Lisa searches for the Polish ship Batory, and finds its manifest. However, the name Yuri Barudin never shows up but another name does: Boleslaw Barudin. Lisa travels to Gdynia, Poland to find the rest of her answers. There she visits the State Archives and is assisted by researcher Krzysztof Dzieciolowski. Lisa discovers that not only did Boleslaw change his name to Yuri, but that he was also married and had a son who was born on May 16th, 1949, right in Gdynia. Lisa, hopeful that Boleslaw’s son is still in Gdynia, uses a phone book to find his name. But what she finds is even better: the name Boleslaw Barudin, the long-lost Yuri from her father’s story. This could mean Boleslaw is still alive and has a family. Lisa makes the phone call and gets in touch with Tomek Barudin (Boleslaw’s grandson)–and finds out that Boleslaw is still alive.

It has been over 60 years since Lisa’s father was visited by his cousin Yuri. Lisa, a little overwhelmed, meets the missing piece in her father’s story and hopes he has the answers she is looking for. Lisa shows Boleslaw pictures of her father and grandmother, and finds out that Andrezj Barudin, Boleslaw’s son, remembers seeing these pictures when his father was in New York. However, unlike Lee remembers, Boleslaw was not a witness to Meri’s family’s murder, but rather had heard the stories from the people around the town. Boleslaw survived when the Russians gave the people in the Polish territories a four-hour window to escape to Siberia. Boleslaw remembers it as being horrible–he joined the Russian army and then moved to the Polish army. He was only 15 years old at the time.

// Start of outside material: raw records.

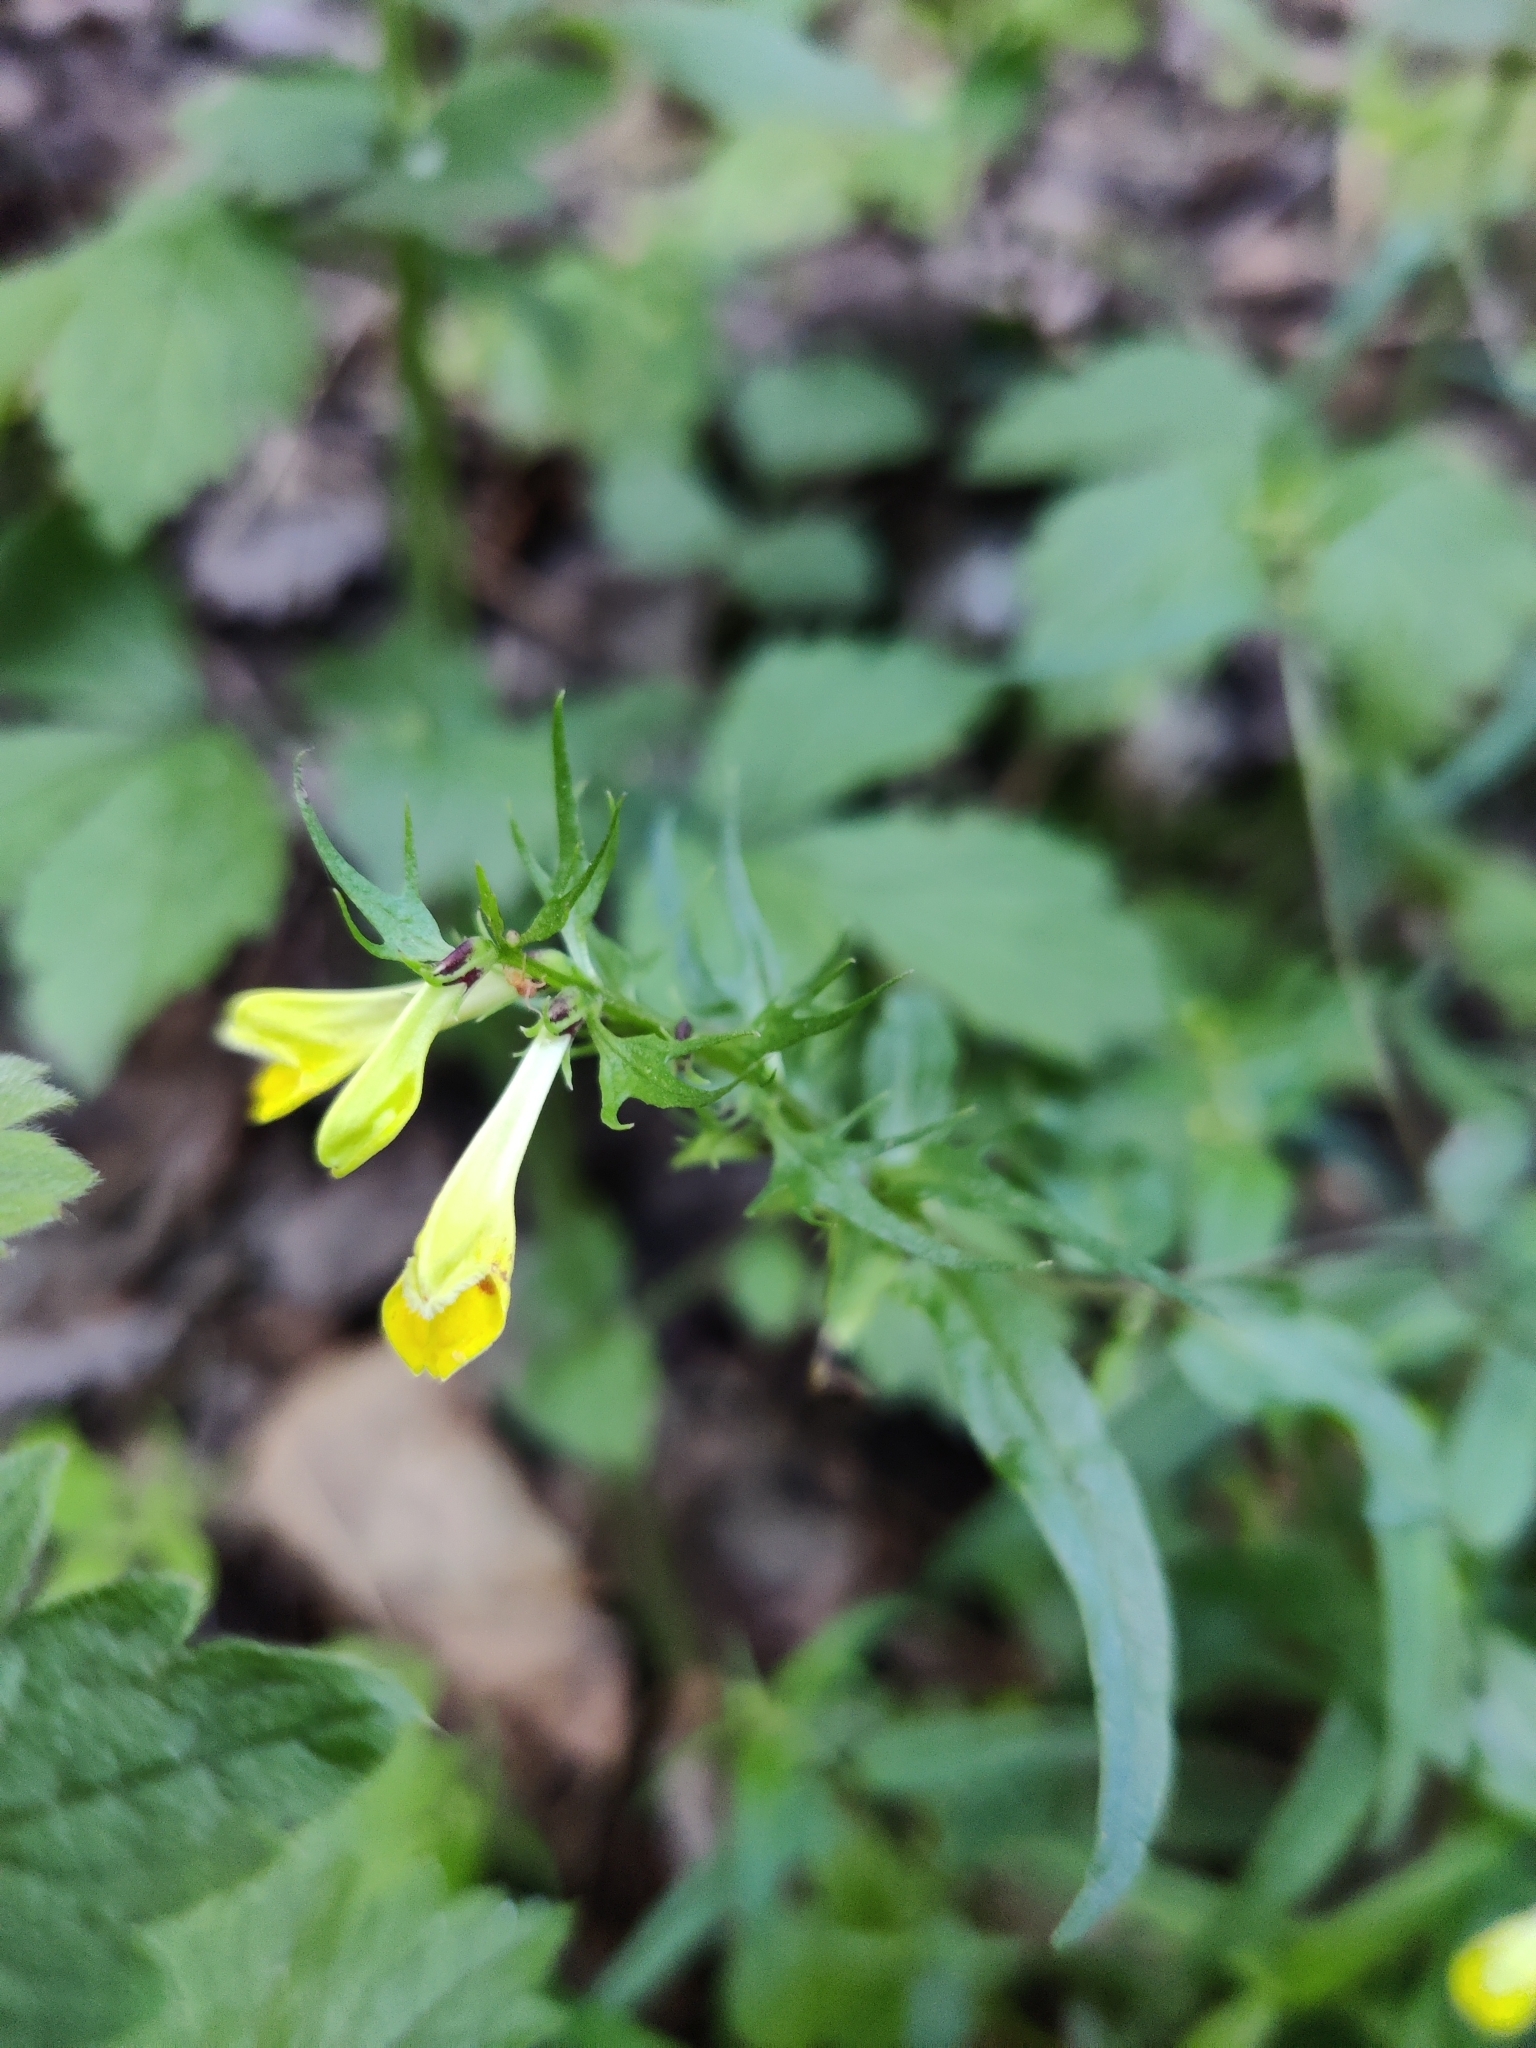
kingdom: Plantae
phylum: Tracheophyta
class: Magnoliopsida
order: Lamiales
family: Orobanchaceae
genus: Melampyrum
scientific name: Melampyrum pratense
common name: Common cow-wheat
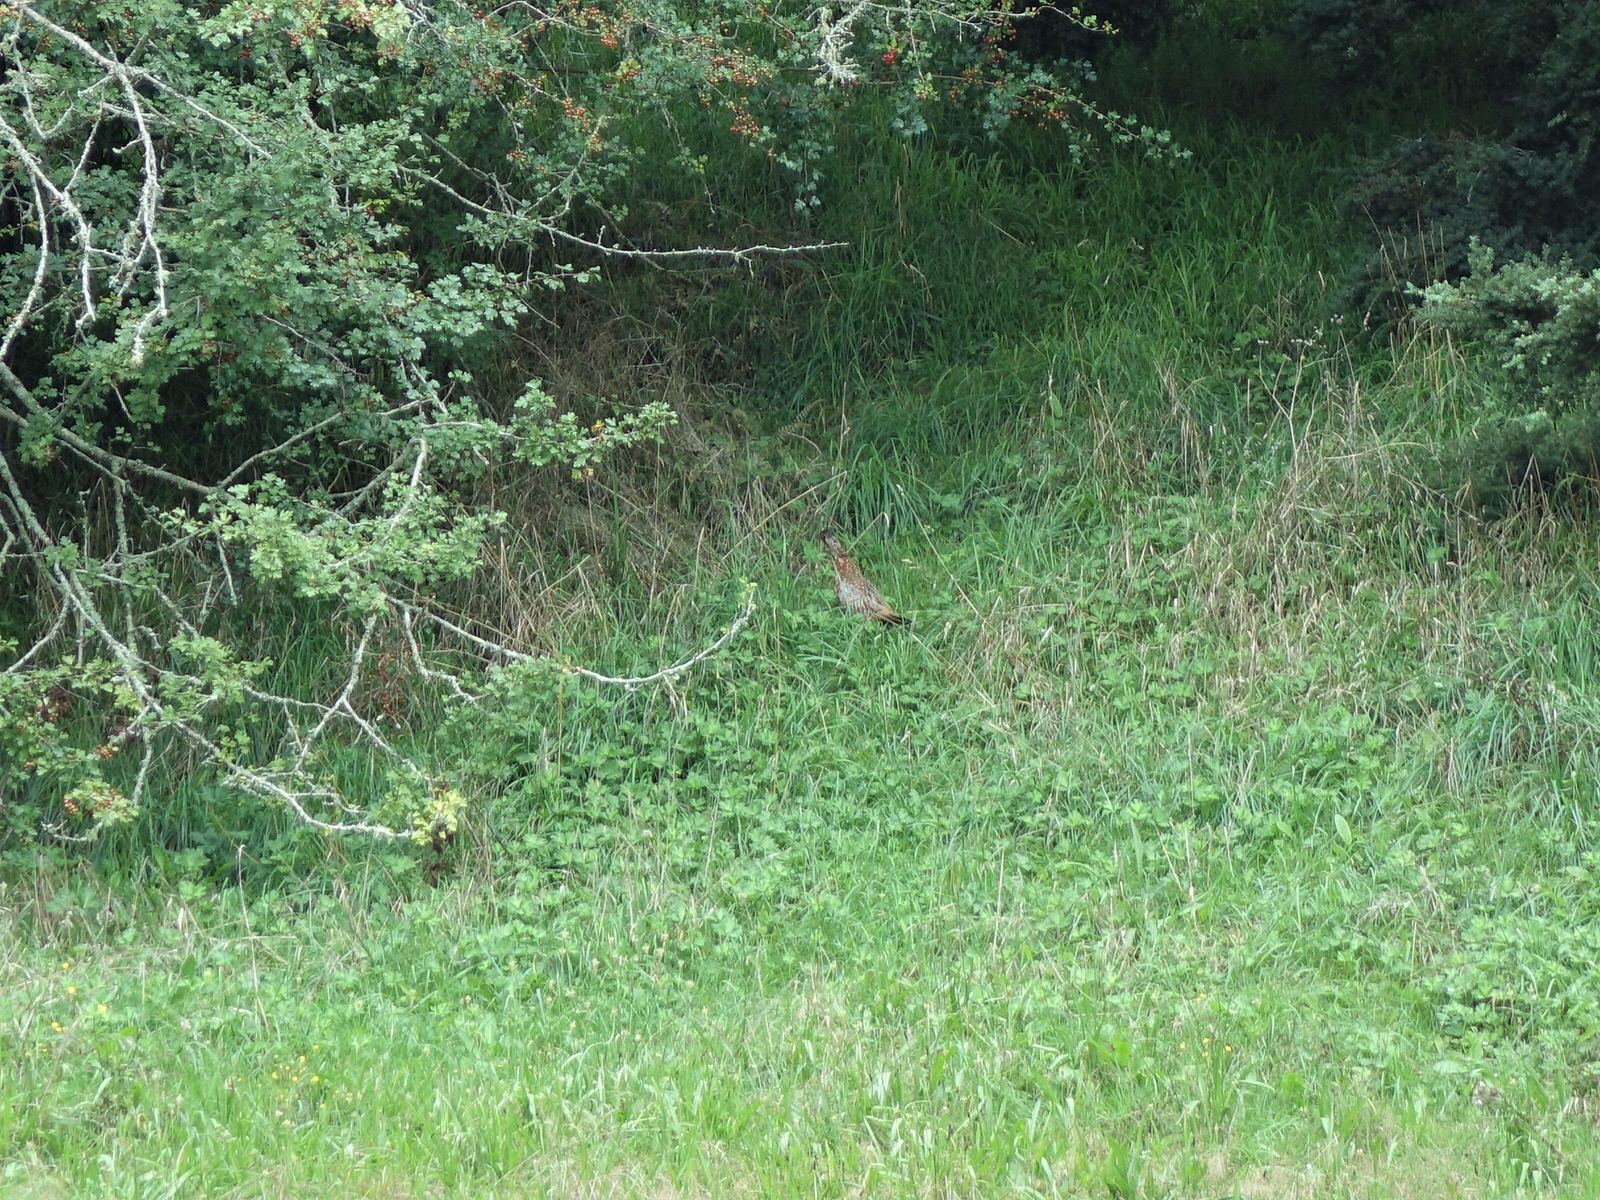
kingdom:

This was a great family history story,  I only wish that the one hour show would’ve given more of the whole story.  There is only about 30 minutes of content in this 60 minute episode.  Twenty minutes is obviously commercials, which is okay of course (even though it is mainly commercials for ancestry.com).   The most irritating thing to my wife and I is before and after the commercial breaks.

Before the commercial break they will give you a “preview” of upcoming scenes and after the break they “recap” everything that you’ve just seen and then show you the “new scenes” that you just saw in the previews before the break!   Drives us crazy!  Please NBC (and other network shows that do the same thing), please, please, STOP!  Just give us more content.  This is a great show.  Show us stuff once.

Updated: September 1, 2011 — 8:29 AM

1 Comment

  1. My father Zusman Gitlitz was there at the slaughter. He was a shoemaker and one of 10 men chosen to live. His first wife and three daughters died that day. They were burned to death.

    More information is available on the following Website. EilatGordonLevitan.com. Click on the Ilya link. In you look at the family portraints you will see one of a man and a woman with the #1927 with Hebrew words. It says Zusman Gitlitz and his wife Dina – 1927. Look at the Yiskor Book link. You can read about what happened to the population of Ilya.. My father wrote the chapter entitled During that Day but his materail is not translated into English on the site but it does contain other eyewittness acounts of what happened.